- Text shown -
<<<<
Getting Started with VISSL¶
This document provides a brief introduction of usage of built-in command line tools provided by VISSL.
Quick Start with VISSL¶
We provide a quick overview for training SimCLR self-supervised model on 1-gpu with VISSL.
Install VISSL¶
For installation, please follow our installation instructions.
Setup dataset¶
We will use ImageNet-1K dataset and assume the downloaded data to look like:
imagenet_full_size
|_ train
| |_ <n0......>
| | |_<im-1-name>.JPEG
| | |_...
| | |_<im-N-name>.JPEG
| |_ ...
| |_ <n1......>
| | |_<im-1-name>.JPEG
| | |_...
| | |_<im-M-name>.JPEG
| | |_...
| | |_...
|_ val
| |_ <n0......>
| | |_<im-1-name>.JPEG
| | |_...
| | |_<im-N-name>.JPEG
| |_ ...
| |_ <n1......>
| | |_<im-1-name>.JPEG
| | |_...
| | |_<im-M-name>.JPEG
| | |_...
| | |_...
Running SimCLR Pre-training on 1-gpu¶
If VISSL is built from source¶
We provide a config to train model using the pretext SimCLR task on the ResNet50 model.
Change the DATA.TRAIN.DATA_PATHS
path to the ImageNet train dataset folder path.
python3 run_distributed_engines.py \
hydra.verbose=true \
config.DATA.TRAIN.DATASET_NAMES=[imagenet1k_folder] \
config.DATA.TRAIN.DATA_SOURCES=[disk_folder] \
config.DATA.TRAIN.DATA_PATHS=["/path/to/my/imagenet/folder/train"] \
config=test/integration_test/quick_simclr \
config.CHECKPOINT.DIR="./checkpoints" \
config.TENSORBOARD_SETUP.USE_TENSORBOARD=true
If using pre-built conda/pip VISSL packages¶
Users need to set the dataset and obtain the builtin tool for training. Follow the steps:
Step1: Setup ImageNet1K dataset
If you installed pre-built VISSL packages, we will set the ImageNet1K dataset following our data documentation and tutorial. NOTE that we need to register the dataset with VISSL.
In your python interpretor:
>>> json_data = {
"imagenet1k_folder": {
"train": ["<img_path>", "<lbl_path>"],
"val": ["<img_path>", "<lbl_path>"]
}
}
>>> from vissl.utils.io import save_file
>>> save_file(json_data, "/tmp/configs/config/dataset_catalog.json")
>>> from vissl.data.dataset_catalog import VisslDatasetCatalog
>>> print(VisslDatasetCatalog.list())
['imagenet1k_folder']
>>> print(VisslDatasetCatalog.get("imagenet1k_folder"))
{'train': ['<img_path>', '<lbl_path>'], 'val': ['<img_path>', '<lbl_path>']}
Step2: Get the builtin tool and yaml config file
We will use the pre-built VISSL tool for training run_distributed_engines.py and the config file. Run
cd /tmp/ && mkdir -p /tmp/configs/config
wget -q -O configs/__init__.py https://dl.fbaipublicfiles.com/vissl/tutorials/configs/__init__.py
wget -q -O configs/config/quick_1gpu_resnet50_simclr.yaml https://dl.fbaipublicfiles.com/vissl/tutorials/configs/quick_1gpu_resnet50_simclr.yaml
wget -q https://dl.fbaipublicfiles.com/vissl/tutorials/run_distributed_engines.py
Step3: Train
cd /tmp/
python3 run_distributed_engines.py \
hydra.verbose=true \
config.DATA.TRAIN.DATASET_NAMES=[imagenet1k_folder] \
config.DATA.TRAIN.DATA_SOURCES=[disk_folder] \
config.DATA.TRAIN.DATA_PATHS=["/path/to/my/imagenet/folder/train"] \
config=quick_1gpu_resnet50_simclr \
config.CHECKPOINT.DIR="./checkpoints" \
config.TENSORBOARD_SETUP.USE_TENSORBOARD=true
>>>>
(Rows drawn from a dataset)
<<<<
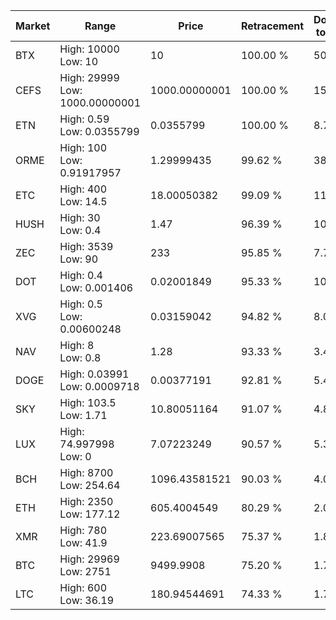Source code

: | Market | Range | Price| Retracement | Doubles to 50% |
| --- | --- | --- | --- | --- |
| BTX | High: 10000<br />Low: 10 | 10 | 100.00 % | 500.50 |
| CEFS | High: 29999<br />Low: 1000.00000001 | 1000.00000001 | 100.00 % | 15.50 |
| ETN | High: 0.59<br />Low: 0.0355799 | 0.0355799 | 100.00 % | 8.79 |
| ORME | High: 100<br />Low: 0.91917957 | 1.29999435 | 99.62 % | 38.82 |
| ETC | High: 400<br />Low: 14.5 | 18.00050382 | 99.09 % | 11.51 |
| HUSH | High: 30<br />Low: 0.4 | 1.47 | 96.39 % | 10.34 |
| ZEC | High: 3539<br />Low: 90 | 233 | 95.85 % | 7.79 |
| DOT | High: 0.4<br />Low: 0.001406 | 0.02001849 | 95.33 % | 10.03 |
| XVG | High: 0.5<br />Low: 0.00600248 | 0.03159042 | 94.82 % | 8.01 |
| NAV | High: 8<br />Low: 0.8 | 1.28 | 93.33 % | 3.44 |
| DOGE | High: 0.03991<br />Low: 0.0009718 | 0.00377191 | 92.81 % | 5.42 |
| SKY | High: 103.5<br />Low: 1.71 | 10.80051164 | 91.07 % | 4.87 |
| LUX | High: 74.997998<br />Low: 0 | 7.07223249 | 90.57 % | 5.30 |
| BCH | High: 8700<br />Low: 254.64 | 1096.43581521 | 90.03 % | 4.08 |
| ETH | High: 2350<br />Low: 177.12 | 605.4004549 | 80.29 % | 2.09 |
| XMR | High: 780<br />Low: 41.9 | 223.69007565 | 75.37 % | 1.84 |
| BTC | High: 29969<br />Low: 2751 | 9499.9908 | 75.20 % | 1.72 |
| LTC | High: 600<br />Low: 36.19 | 180.94544691 | 74.33 % | 1.76 |
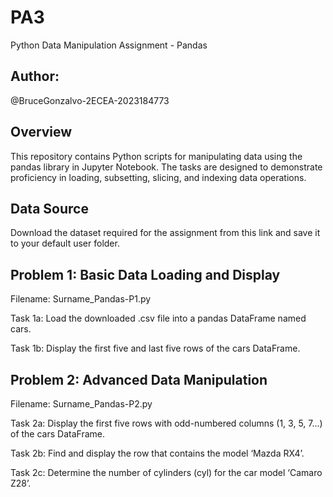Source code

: # PA3
Python Data Manipulation Assignment - Pandas
## Author:
@BruceGonzalvo-2ECEA-2023184773
## Overview
This repository contains Python scripts for manipulating data using the pandas library in Jupyter Notebook. The tasks are designed to demonstrate proficiency in loading, subsetting, slicing, and indexing data operations.

## Data Source
Download the dataset required for the assignment from this link and save it to your default user folder.

## Problem 1: Basic Data Loading and Display
Filename: Surname_Pandas-P1.py

Task 1a: Load the downloaded .csv file into a pandas DataFrame named cars.

Task 1b: Display the first five and last five rows of the cars DataFrame.
## Problem 2: Advanced Data Manipulation
Filename: Surname_Pandas-P2.py

Task 2a: Display the first five rows with odd-numbered columns (1, 3, 5, 7…) of the cars DataFrame.

Task 2b: Find and display the row that contains the model ‘Mazda RX4’.

Task 2c: Determine the number of cylinders (cyl) for the car model ‘Camaro Z28’.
>>>>
- Assigned task A -
Rewrite the paragraph of the VISSL guide that begins "If you installed pre-built VISSL packages" in a single shorter sentence that keeps its main facts.
- Assigned task B -
Reproduce the lines of the rows starting at the line that contains "Task 1b: Display" and ending at the last line of the rows, with both of those lines included.

- Written reply A -
With pre-built VISSL packages, set up the ImageNet1K dataset by following the data documentation and tutorial, and register the dataset with VISSL.

- Written reply B -
Task 1b: Display the first five and last five rows of the cars DataFrame.
## Problem 2: Advanced Data Manipulation
Filename: Surname_Pandas-P2.py

Task 2a: Display the first five rows with odd-numbered columns (1, 3, 5, 7…) of the cars DataFrame.

Task 2b: Find and display the row that contains the model ‘Mazda RX4’.

Task 2c: Determine the number of cylinders (cyl) for the car model ‘Camaro Z28’.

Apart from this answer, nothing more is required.